* _WHAT IS BEING ASKED_:
Beginning with the line containing "f_number: 1.8" and going on through the line containing "f_number: 4.7", the lines below are to be returned exactly, pictures excluded and nothing added.
+-------+
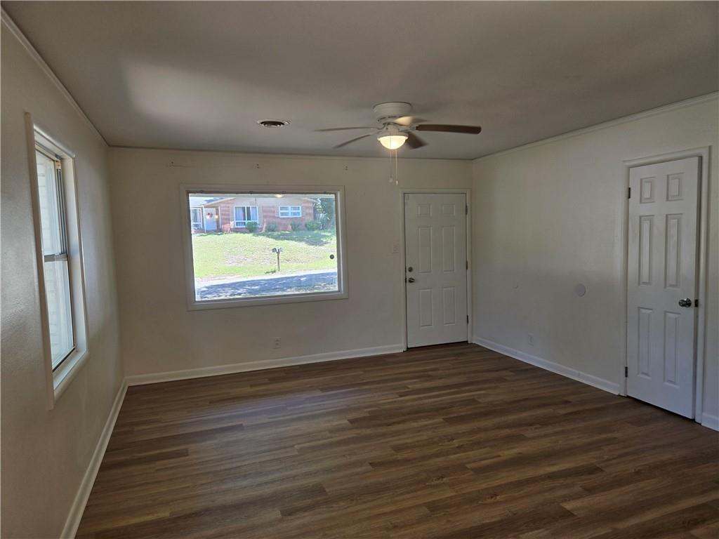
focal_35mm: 23
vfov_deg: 58.9
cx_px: 360
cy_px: 270
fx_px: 478
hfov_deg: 73.9
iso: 50
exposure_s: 1/120
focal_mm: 5.4
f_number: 1.8
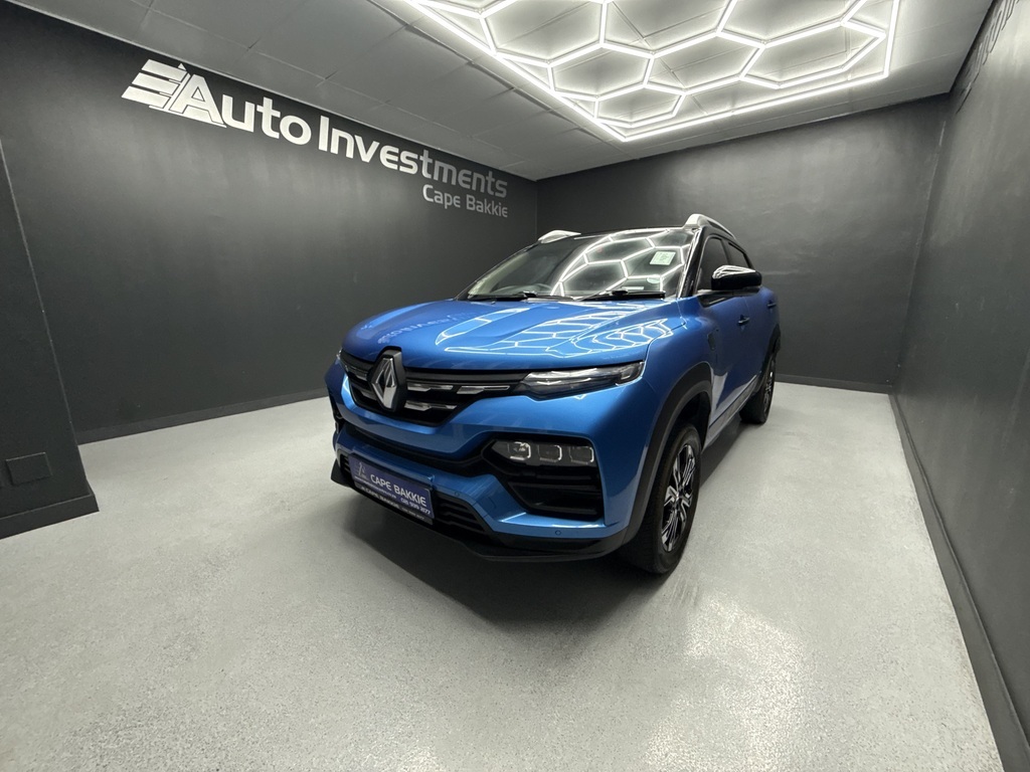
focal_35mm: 14
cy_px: 386
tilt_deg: -11.9
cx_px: 515
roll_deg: +0.2
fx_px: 417
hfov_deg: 102.1
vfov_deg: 85.7
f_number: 2.2
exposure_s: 1/100
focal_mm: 2.22
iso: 160
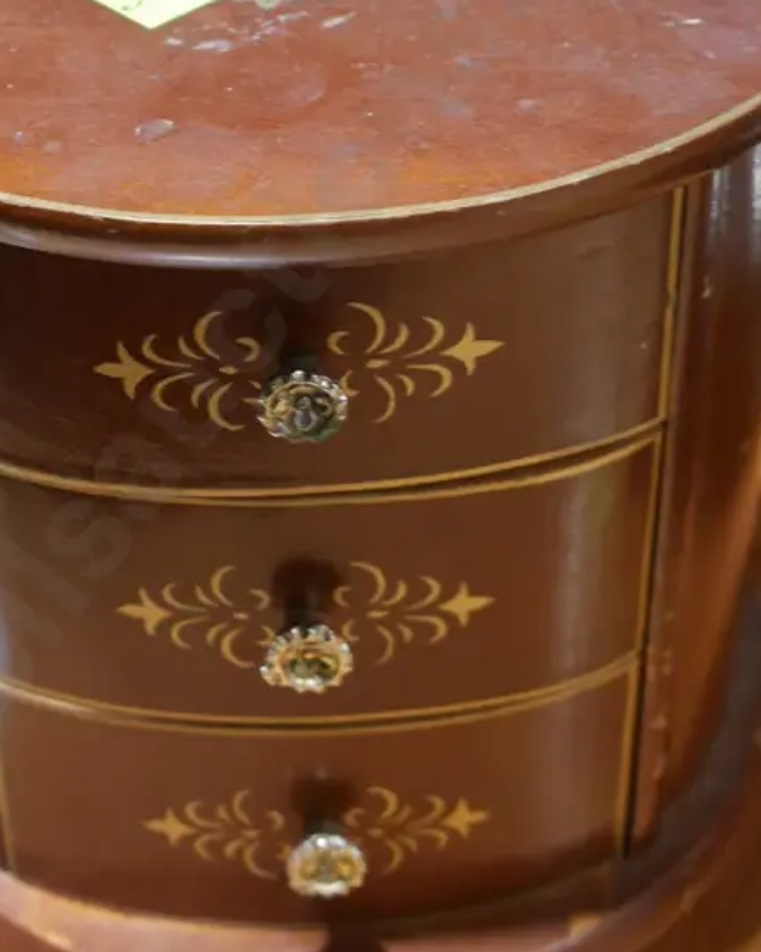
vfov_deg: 23.5
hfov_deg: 18.8
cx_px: 198
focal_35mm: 81
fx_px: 2282
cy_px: 389
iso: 800
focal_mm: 22
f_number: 4.7
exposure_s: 1/60
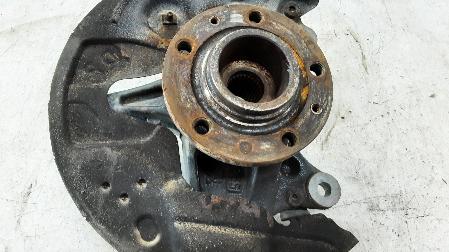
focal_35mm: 30
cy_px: 125
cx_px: 221
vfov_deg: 38.9
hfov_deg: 64.3
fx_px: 357
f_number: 1.9
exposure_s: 1/33
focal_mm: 2.91
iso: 125
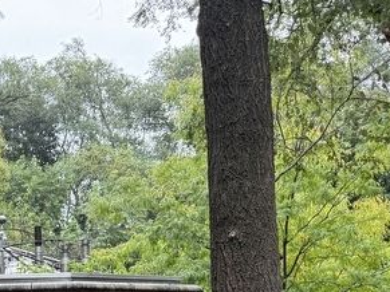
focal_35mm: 66
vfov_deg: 20.9
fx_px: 743
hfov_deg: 25.4
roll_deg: -1.6
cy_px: 336
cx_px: -117
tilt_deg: +2.7
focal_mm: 6.76
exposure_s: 1/126
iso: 100
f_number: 1.78
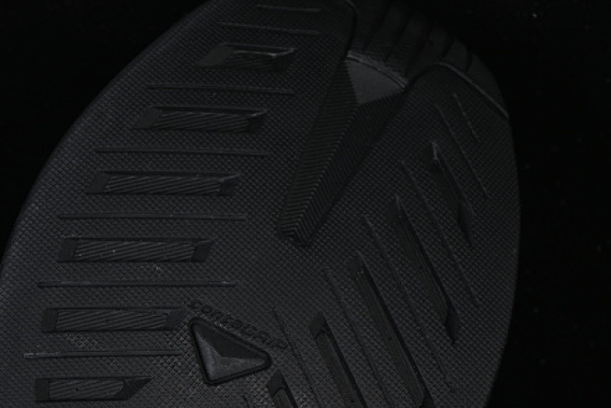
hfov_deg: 16.8
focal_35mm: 122
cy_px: 275
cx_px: 277
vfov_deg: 11.2
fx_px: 2071
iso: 160
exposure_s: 1/60
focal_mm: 50
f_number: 6.3
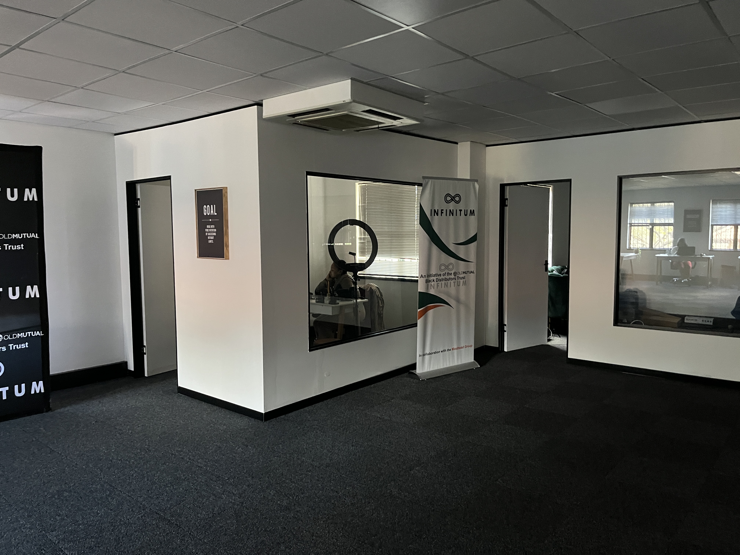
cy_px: 278
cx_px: 370
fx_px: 556
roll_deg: -0.3
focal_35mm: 26
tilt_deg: -4.1
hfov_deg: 67.3
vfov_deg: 53.1
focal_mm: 5.1
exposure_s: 1/33
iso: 640
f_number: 1.6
+-------+
* _ANSWER BOX_:
f_number: 1.8
focal_35mm: 14
cy_px: 386
tilt_deg: -11.9
cx_px: 515
roll_deg: +0.2
fx_px: 417
hfov_deg: 102.1
vfov_deg: 85.7
f_number: 2.2
exposure_s: 1/100
focal_mm: 2.22
iso: 160
vfov_deg: 23.5
hfov_deg: 18.8
cx_px: 198
focal_35mm: 81
fx_px: 2282
cy_px: 389
iso: 800
focal_mm: 22
f_number: 4.7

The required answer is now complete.